Es gibt eine nächtliche Auseinandersetzung auf der Straße, an der auf der einen Seite ein betrunkener Erwachsener und auf der anderen Seite zwei 18jährige sowie ein 22jähriger beteiligt waren. Ein paar Anwohner und zwei jugendliche Mädchen haben den Streit mitbekommen. Es gibt ein Messer, ein Staubsaugerrohr, einen „Kampfhund“, einen abgerissenen Telefonhörer, ein Fahrrad und eine Fahrradlampe, die in der Schlägerei zum Einsatz bzw. zu Schaden kamen.

Der betrunkene Erwachsene wird verletzt und einer der 18jährigen; beide nicht besonders stark.

Das Verfahren gegen den betrunkenen Erwachsenen wird eingestellt, weil er die Behauptung bestreitet, den Streit begonnen zu haben. Zwei Beschwerden gegen die Einstellung haben keinen Erfolg.

Das Verfahren gegen den 22jährigen wird von dem Verfahren gegen die beiden 18jährigen getrennt.
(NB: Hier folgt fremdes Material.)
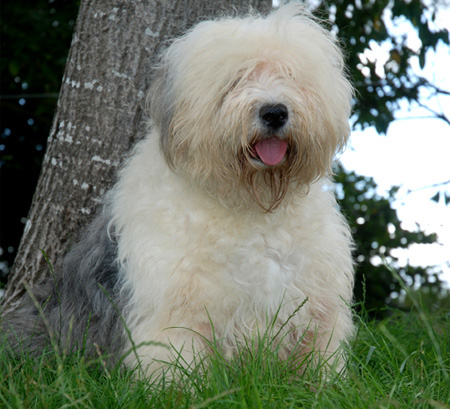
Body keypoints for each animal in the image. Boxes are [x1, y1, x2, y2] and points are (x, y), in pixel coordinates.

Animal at [3, 3, 356, 378]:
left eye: (290, 76)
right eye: (236, 80)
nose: (274, 112)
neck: (254, 206)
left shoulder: (317, 307)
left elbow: (318, 360)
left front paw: (324, 384)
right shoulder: (177, 311)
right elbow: (176, 365)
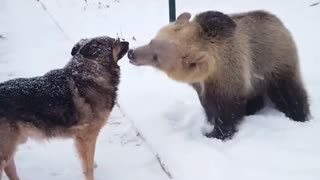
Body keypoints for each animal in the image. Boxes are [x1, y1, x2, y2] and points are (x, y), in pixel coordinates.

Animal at [0, 35, 127, 179]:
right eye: (115, 42)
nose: (128, 43)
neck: (91, 71)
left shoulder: (82, 139)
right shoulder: (87, 137)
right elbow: (88, 166)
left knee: (10, 167)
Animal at [127, 10, 310, 141]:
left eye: (156, 57)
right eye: (152, 41)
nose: (131, 53)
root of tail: (279, 22)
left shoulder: (227, 77)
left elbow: (226, 112)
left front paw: (215, 133)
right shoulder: (203, 85)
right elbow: (207, 105)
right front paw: (209, 121)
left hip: (274, 62)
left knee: (289, 91)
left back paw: (298, 115)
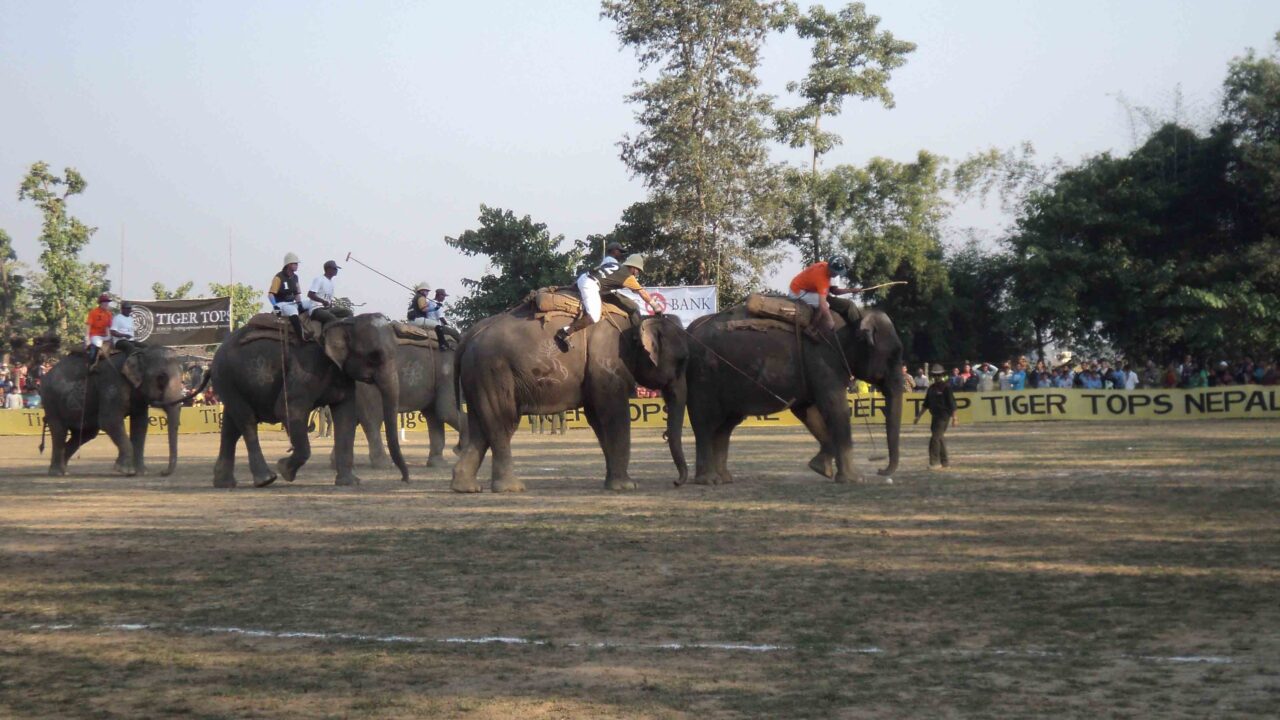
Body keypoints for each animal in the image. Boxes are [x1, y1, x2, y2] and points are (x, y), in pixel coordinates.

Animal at [39, 343, 207, 476]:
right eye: (161, 378)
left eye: (183, 379)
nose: (162, 472)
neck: (139, 352)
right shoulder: (112, 384)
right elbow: (110, 421)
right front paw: (126, 470)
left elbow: (140, 424)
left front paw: (141, 472)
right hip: (50, 400)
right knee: (59, 430)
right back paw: (57, 472)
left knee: (86, 433)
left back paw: (64, 470)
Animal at [209, 311, 407, 484]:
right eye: (374, 357)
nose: (404, 479)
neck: (343, 323)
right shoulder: (307, 367)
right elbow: (287, 409)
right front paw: (285, 470)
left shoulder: (341, 374)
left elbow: (346, 416)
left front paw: (350, 482)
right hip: (226, 377)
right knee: (247, 421)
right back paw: (266, 479)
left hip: (231, 382)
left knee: (231, 426)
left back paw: (224, 483)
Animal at [453, 299, 691, 489]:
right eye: (681, 362)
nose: (676, 482)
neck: (634, 323)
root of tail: (468, 336)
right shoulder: (606, 364)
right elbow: (614, 414)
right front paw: (626, 486)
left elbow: (597, 417)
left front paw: (612, 483)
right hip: (493, 371)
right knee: (503, 421)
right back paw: (511, 488)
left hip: (477, 376)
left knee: (480, 425)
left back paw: (465, 487)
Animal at [686, 297, 906, 481]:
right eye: (893, 355)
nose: (880, 469)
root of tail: (691, 330)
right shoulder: (823, 361)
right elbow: (835, 407)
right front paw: (855, 479)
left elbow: (807, 411)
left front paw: (821, 468)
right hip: (703, 375)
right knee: (704, 422)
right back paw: (709, 480)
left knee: (726, 426)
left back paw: (725, 478)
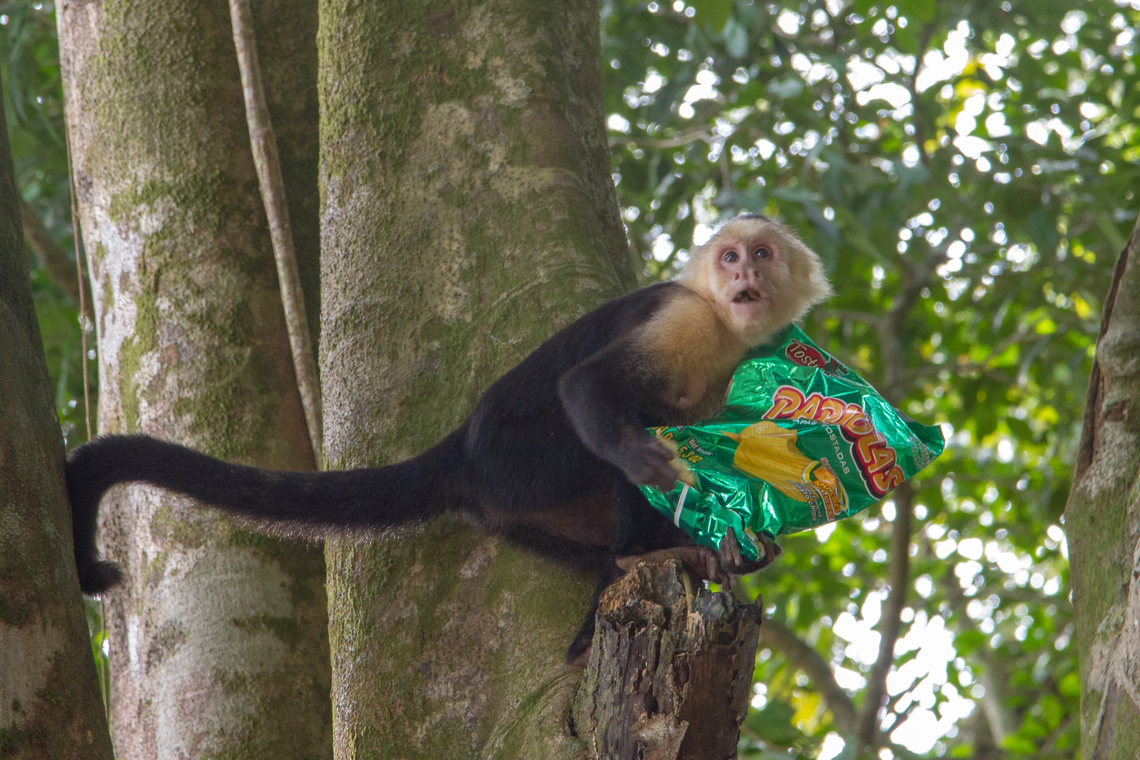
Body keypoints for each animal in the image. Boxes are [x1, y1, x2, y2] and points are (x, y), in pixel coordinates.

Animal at [66, 213, 832, 665]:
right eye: (729, 256)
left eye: (763, 253)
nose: (745, 273)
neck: (725, 332)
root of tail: (461, 449)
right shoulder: (683, 318)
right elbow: (590, 388)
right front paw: (646, 458)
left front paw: (736, 533)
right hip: (519, 462)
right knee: (607, 430)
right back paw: (643, 549)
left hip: (514, 511)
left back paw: (637, 563)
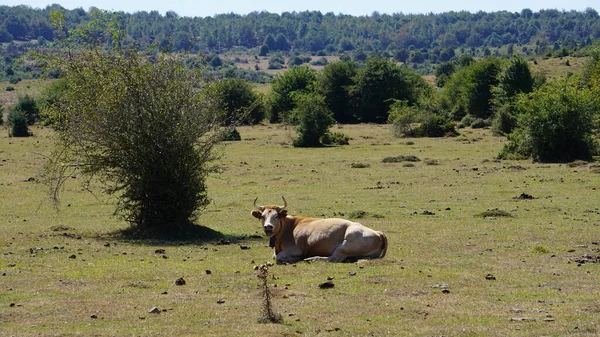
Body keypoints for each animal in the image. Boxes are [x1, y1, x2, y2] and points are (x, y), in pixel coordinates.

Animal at [250, 196, 386, 264]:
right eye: (262, 216)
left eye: (276, 216)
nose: (268, 227)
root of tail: (378, 233)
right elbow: (275, 256)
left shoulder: (295, 249)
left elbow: (278, 257)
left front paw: (293, 259)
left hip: (345, 245)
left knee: (333, 258)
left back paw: (311, 258)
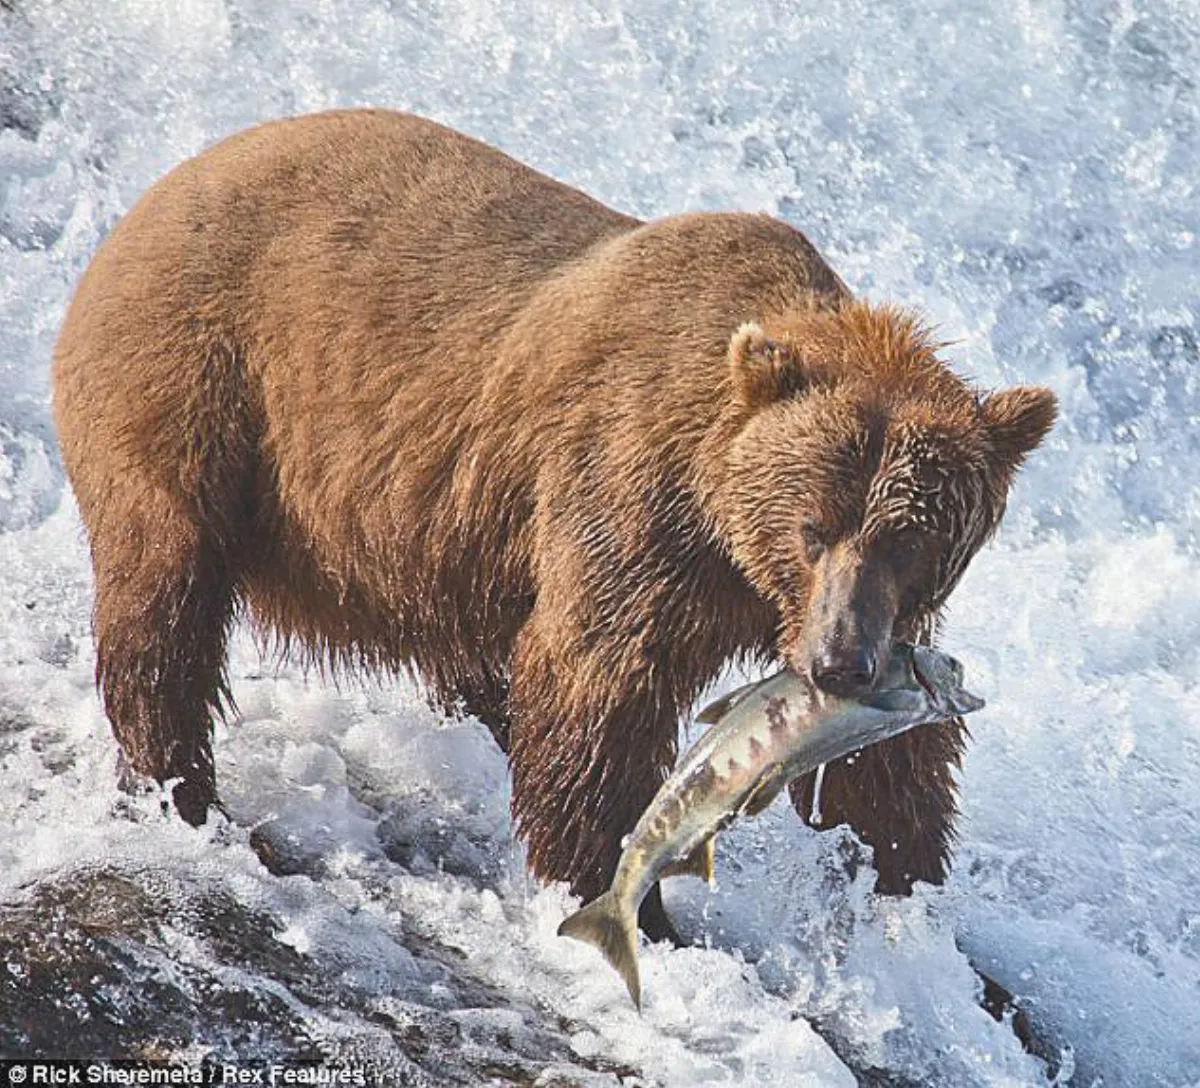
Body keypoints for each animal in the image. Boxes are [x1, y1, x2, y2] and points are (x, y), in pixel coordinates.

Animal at [53, 109, 1056, 940]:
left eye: (911, 538)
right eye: (812, 526)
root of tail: (164, 185)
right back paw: (180, 791)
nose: (839, 662)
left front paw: (911, 900)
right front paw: (629, 898)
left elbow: (888, 773)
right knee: (165, 602)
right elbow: (593, 687)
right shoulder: (626, 499)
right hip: (198, 391)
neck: (725, 535)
Er wurde angeklagt, das Verfahren dümpelt vor sich hin.

Ich verteidige einen der beiden 18jährigen. Das Landgericht bestellt mich – nach einer Beschwerde gegen den ablehnenden Beschluß des Amtsgericht – dem Angeklagten zum Pflichtverteidiger, wegen der Schwierigkeit der Sach- und Rechtslage. Und weil der Geschädigte (der betrunkene Erwachsene) anwaltlich vertreten ist und sich als Nebenkläger dem Verfahren angeschlossen hat. Ein Adhäsionsantrag, mit dem Schmerzensgeld und Schadensersatz gefordert werden soll, ist zu erwarten.

Zum Termin werden die beiden Angeklagten mit ihren Verteidigern geladen, der Nebenkläger und seinen Vertreter sowie weitere neun Zeugen. Und zwei Vertreter der Jugendgerichtshilfe. Ein anwaltlicher Beistand für einen Zeugen war angekündigt.

Nicht ganz einfach also, die prozessuale Situation. Und was macht die Staatsanwaltschaft? In Kenntnis dieser Lage schickt sie als Vertreterin der Anklage eine Rechtsreferendarin. Das blanke Entsetzen stand nicht nur ihr auf dem Gesicht.

Die Richterin, die Verteidiger, der Nebenklägervertreter konnten im komplizierten Rechtsgespräch eine Einigung finden.

Die Referendarin hatte ihre Anweisung, vermutlich die Verurteilung anzustreben. Jedenfalls verweigerte sie ihre Zustimmung. Ihr Ausbilder war nicht erreichbar. Der Tagesdienst der Staatsanwaltschaft schloß sich dieser Weigerung ohne weitere Prüfung an. Die Referendarin war zu bedauern; sie bedauerte sich auch selbst: „Jetzt bin ich hier der Buhmann.“

Diese Situation wäre vermeidbar gewesen, wenn sich irgendein Staatsanwalt einmal Gedanken gemacht hätte.

Damit das ganze Ding doch noch zu retten war, habe ich einen Beweisantrag gestellt, die beiden Mädchen als Zeuginnen zu laden. Damit wären wir heute ohnehin nicht fertig geworden. Deswegen wurde meinem Aussetzungsantrag unter Zustimmung aller Beteiligten, insbesondere der Referendarin, stattgegeben.

Nun wird die Staatsanwaltschaft Gelegenheit bekommen, sich Gedanken über eine sinnvolle Ausbildung ihrer Referendare zu machen.

Falls es doch zu einem Urteil kommen sollte, werde ich beantragen: „Die Kosten und die Auslagen des Verhandlungstages am 23.4.09 werden dem Ausbilder der Sitzungsvertreterin auferlegt.“ Verdient hätte er es.